▶ **Assigned task A**: From the passage on Cherryfield College, reproduce the text that begins at the words "Cherryfield College is" and stops after the words "whom are boarders.".
▶ **Assigned task B**:
For each statement, say whether the passage on Cherryfield College supports it. Answer yes or no, and quote the words from the passage that decide it.
(i) The school was established in September 2004.
(ii) Some of the secondary school students attend as day students.
(iii) Each house is coordinated by a prefect.
▶ **Assigned task C**: List the houses in the passage on Cherryfield College's house system, with the gem name given for each.

▶ **Text excerpt**:
################

Secondary school in FCT Abuja, Abuja, Nigeria

Cherryfield College is a Nigerian and British-style co-educational school established to cater for children located throughout Nigeria and beyond. It is located in Jikwoyi, FCT Abuja, the federal capital territory of Nigeria. It was established in September 2004.

== Enrolment ==
The school currently has 300 students in the secondary school, all of whom are boarders.

== Houses ==
The house system is a way of facilitating relationships among the students and also to enhance their team and leadership spirit. Each house is coordinated by a prefect. The house system operates on unit bases. The maximum points that can be earned are 25 units. Certificates and badges are the rewards for good behavior. The four houses in the school are:

- Red House (Ruby)
- Blue House (Sapphire)
- Yellow House (Topaz)
- Green House (Diamond)

== Curriculum ==
They offer the Nigerian curriculum for all subjects combined with the Cambridge (British) curriculum in many subjects, thus offering the following curriculum:

1.    Nigerian system from JSS1 through to SSS3

2.    WAEC and NECO exams

3.    CAIE Checkpoint in JSS3 (Year 9/Grade 8)

4.    CAIE IGCSE exams in SSS2 (Year 11/Grade 10)

== Boarding ==
Cherryfield College offers full boarding for their students. Students live in two boarding houses.

- Boys Hostel
- Girls Hostel

== Principals ==

- Dr. Mr. Robert Parkin (2006)
- Dr. Mr Barry Tipton (2010)
- Dr. Mrs. Olga Igbo, PHd (2021)
- Neil Howie, MCCT (2022- 2024)
- Steve Ekins (2024 - Till date)

== Awards ==

- Indomie National Spelling Bee crowns 2018 champion
- 66 Students of Cherryfield College Pass UTME
- 2015/2016 WASCE 17th position nationwide and 4th in FCT
- 100% success in international examinations (P-SAT SAT TOEFL IGSCE IELTS DELF)
- 1st position in 2015 National Spelling Bee Competition by Young Educators Foundation in Lagos

== Alumni ==
Cherryfield College founded The Alumni as a means of fostering connections between former students and current students.

################

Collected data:
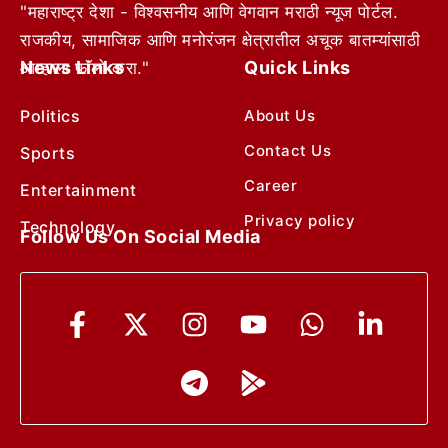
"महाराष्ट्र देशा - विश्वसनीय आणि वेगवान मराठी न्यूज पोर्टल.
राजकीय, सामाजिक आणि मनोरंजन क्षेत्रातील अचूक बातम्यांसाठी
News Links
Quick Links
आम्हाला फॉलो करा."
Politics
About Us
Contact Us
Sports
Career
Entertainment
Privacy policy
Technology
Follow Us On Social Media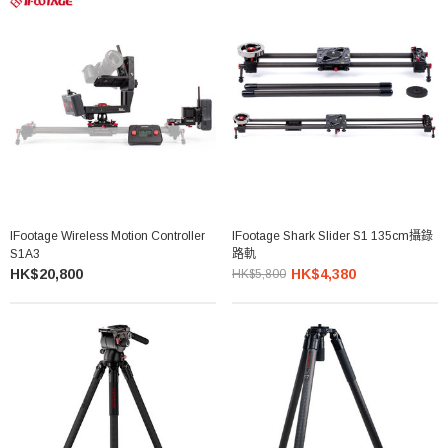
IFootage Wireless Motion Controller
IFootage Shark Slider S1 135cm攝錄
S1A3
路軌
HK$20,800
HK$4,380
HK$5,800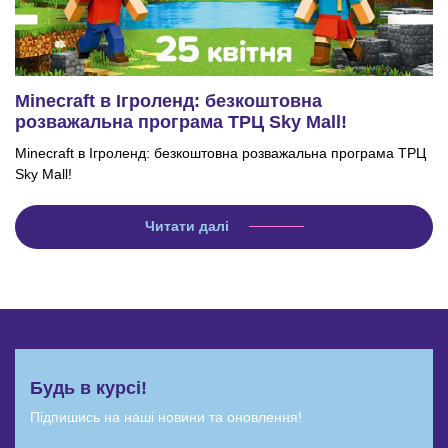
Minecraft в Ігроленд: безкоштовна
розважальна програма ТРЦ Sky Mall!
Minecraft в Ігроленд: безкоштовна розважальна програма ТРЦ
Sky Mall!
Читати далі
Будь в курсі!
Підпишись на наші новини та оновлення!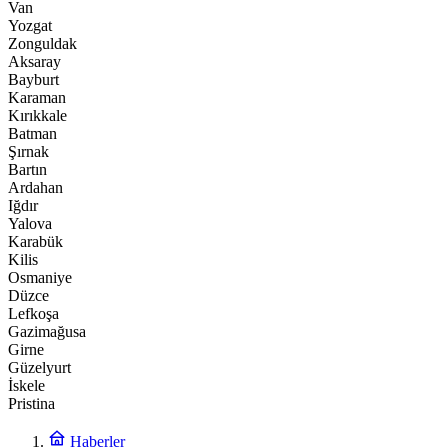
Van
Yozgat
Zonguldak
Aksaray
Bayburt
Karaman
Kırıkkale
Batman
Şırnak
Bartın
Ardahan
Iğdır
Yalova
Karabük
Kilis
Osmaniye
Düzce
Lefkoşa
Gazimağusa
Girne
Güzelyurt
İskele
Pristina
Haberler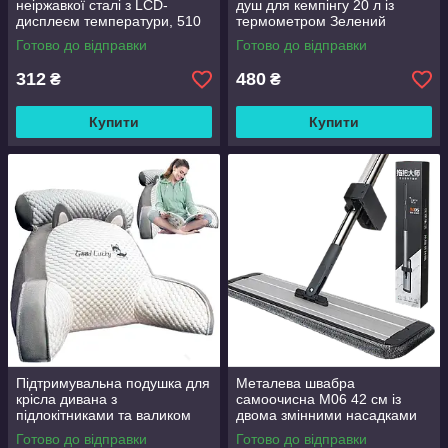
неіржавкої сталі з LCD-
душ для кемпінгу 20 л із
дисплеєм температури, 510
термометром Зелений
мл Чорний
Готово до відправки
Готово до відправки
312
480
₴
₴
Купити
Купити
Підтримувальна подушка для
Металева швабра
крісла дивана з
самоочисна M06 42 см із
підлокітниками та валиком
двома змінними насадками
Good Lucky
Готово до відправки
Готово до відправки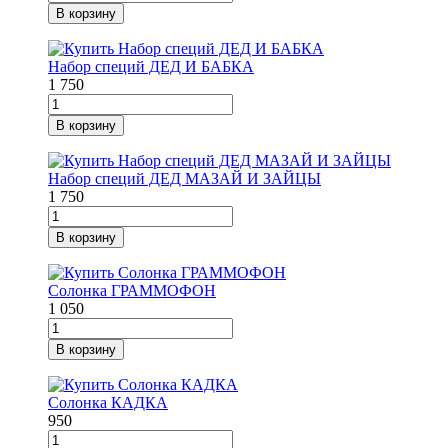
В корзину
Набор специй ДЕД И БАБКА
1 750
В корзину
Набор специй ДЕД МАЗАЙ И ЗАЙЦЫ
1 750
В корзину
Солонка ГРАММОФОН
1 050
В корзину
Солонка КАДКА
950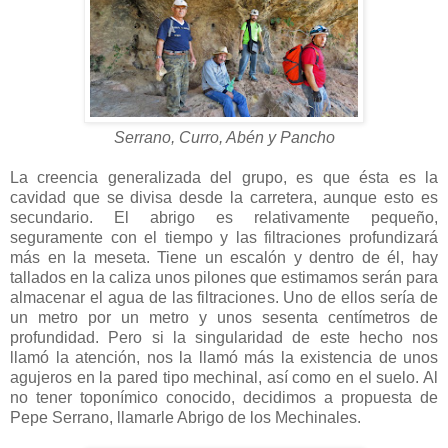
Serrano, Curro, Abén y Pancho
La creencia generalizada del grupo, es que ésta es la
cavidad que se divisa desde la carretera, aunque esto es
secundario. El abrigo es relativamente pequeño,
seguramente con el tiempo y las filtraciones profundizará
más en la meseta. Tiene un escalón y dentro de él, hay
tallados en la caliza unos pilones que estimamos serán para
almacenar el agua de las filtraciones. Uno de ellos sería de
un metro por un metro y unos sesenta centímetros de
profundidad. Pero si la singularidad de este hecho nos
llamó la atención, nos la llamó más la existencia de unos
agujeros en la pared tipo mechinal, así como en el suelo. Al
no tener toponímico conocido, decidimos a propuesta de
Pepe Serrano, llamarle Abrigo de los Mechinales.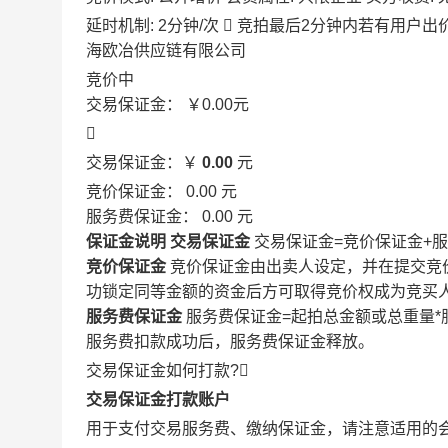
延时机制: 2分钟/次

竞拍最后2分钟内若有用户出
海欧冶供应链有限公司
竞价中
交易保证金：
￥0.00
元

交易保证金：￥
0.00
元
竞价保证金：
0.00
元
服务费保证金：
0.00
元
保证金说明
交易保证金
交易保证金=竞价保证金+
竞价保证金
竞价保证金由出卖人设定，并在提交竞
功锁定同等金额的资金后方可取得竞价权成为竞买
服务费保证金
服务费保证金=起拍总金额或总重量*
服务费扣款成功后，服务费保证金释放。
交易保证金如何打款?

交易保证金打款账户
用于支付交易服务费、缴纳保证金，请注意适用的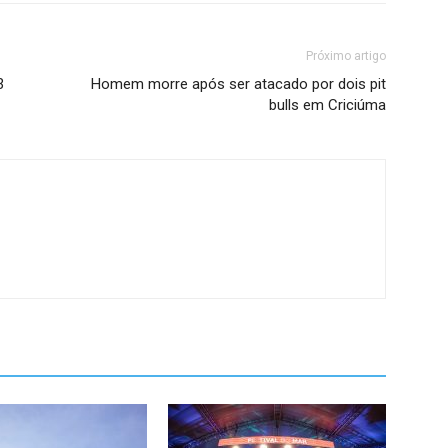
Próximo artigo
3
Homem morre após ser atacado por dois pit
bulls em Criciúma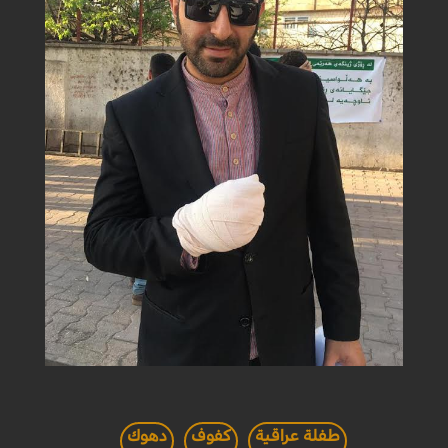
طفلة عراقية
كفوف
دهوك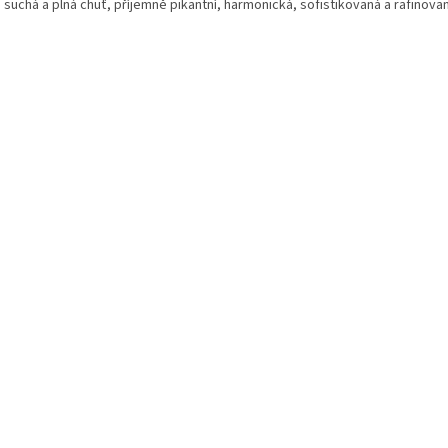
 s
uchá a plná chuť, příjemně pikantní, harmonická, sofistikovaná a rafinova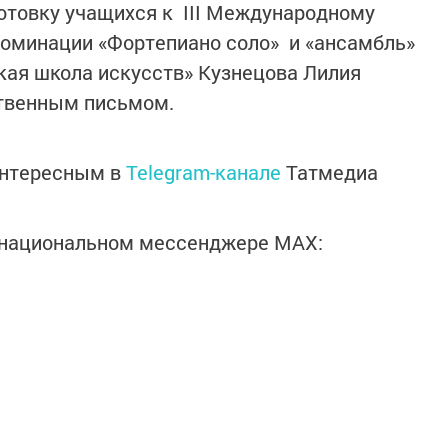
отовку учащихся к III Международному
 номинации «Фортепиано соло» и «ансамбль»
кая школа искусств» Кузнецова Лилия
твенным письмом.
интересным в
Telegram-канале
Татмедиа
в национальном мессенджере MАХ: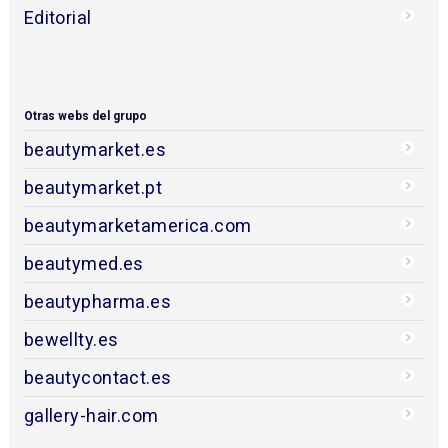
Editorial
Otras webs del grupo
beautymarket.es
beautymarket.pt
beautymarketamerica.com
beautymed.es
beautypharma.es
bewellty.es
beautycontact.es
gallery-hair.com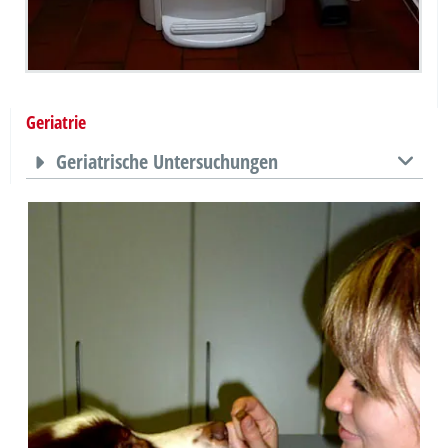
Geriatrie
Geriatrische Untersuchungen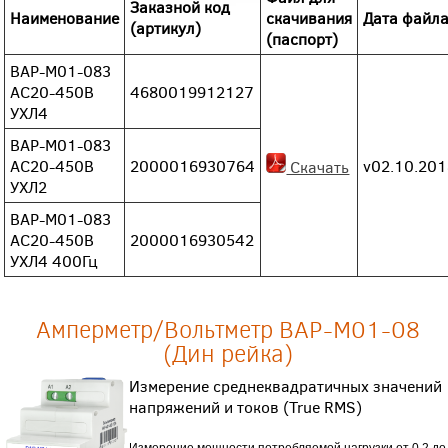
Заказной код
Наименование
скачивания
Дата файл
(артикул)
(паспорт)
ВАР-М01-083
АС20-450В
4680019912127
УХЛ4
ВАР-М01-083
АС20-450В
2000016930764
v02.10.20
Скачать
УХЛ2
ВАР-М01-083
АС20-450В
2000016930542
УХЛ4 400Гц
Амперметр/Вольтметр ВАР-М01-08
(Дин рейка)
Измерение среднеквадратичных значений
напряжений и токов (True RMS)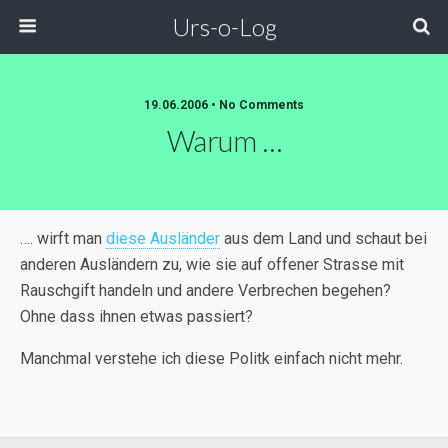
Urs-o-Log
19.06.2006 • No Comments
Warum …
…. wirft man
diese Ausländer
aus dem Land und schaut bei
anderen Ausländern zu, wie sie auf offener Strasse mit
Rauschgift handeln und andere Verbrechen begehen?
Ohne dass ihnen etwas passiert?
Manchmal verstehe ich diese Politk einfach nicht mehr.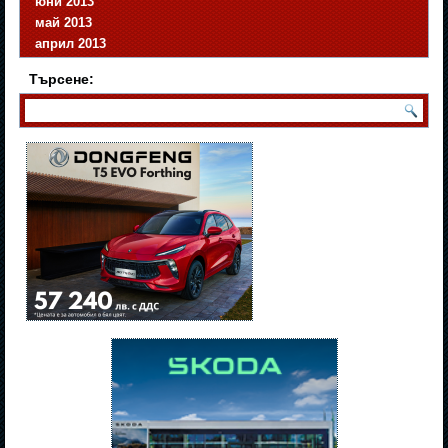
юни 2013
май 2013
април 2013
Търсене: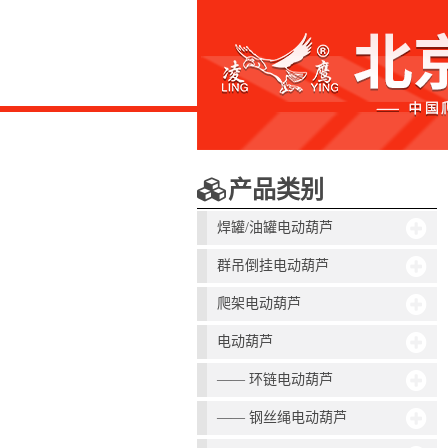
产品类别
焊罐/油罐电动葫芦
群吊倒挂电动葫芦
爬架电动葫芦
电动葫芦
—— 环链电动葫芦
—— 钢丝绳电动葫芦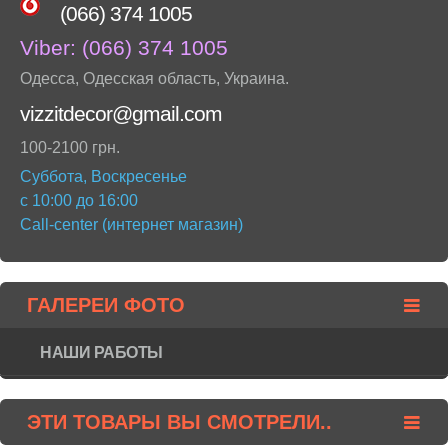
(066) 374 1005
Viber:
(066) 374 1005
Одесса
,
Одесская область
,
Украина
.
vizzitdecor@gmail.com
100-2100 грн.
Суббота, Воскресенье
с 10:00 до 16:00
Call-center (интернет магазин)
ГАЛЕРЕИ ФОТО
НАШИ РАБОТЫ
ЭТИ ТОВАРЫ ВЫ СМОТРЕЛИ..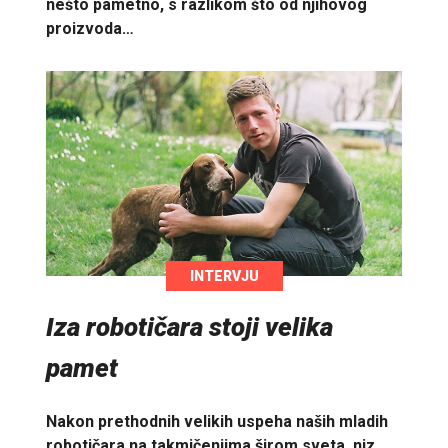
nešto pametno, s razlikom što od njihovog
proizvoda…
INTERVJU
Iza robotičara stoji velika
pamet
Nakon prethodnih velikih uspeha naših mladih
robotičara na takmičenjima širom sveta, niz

################

▶ **Your response A**:
Cherryfield College is a Nigerian and British-style co-educational school established to cater for children located throughout Nigeria and beyond. It is located in Jikwoyi, FCT Abuja, the federal capital territory of Nigeria. It was established in September 2004.

== Enrolment ==
The school currently has 300 students in the secondary school, all of whom are boarders.

▶ **Your response B**:
(i) Yes: "It was established in September 2004."
(ii) No: "The school currently has 300 students in the secondary school, all of whom are boarders."
(iii) Yes: "Each house is coordinated by a prefect."

▶ **Your response C**: Red House (Ruby), Blue House (Sapphire), Yellow House (Topaz), Green House (Diamond)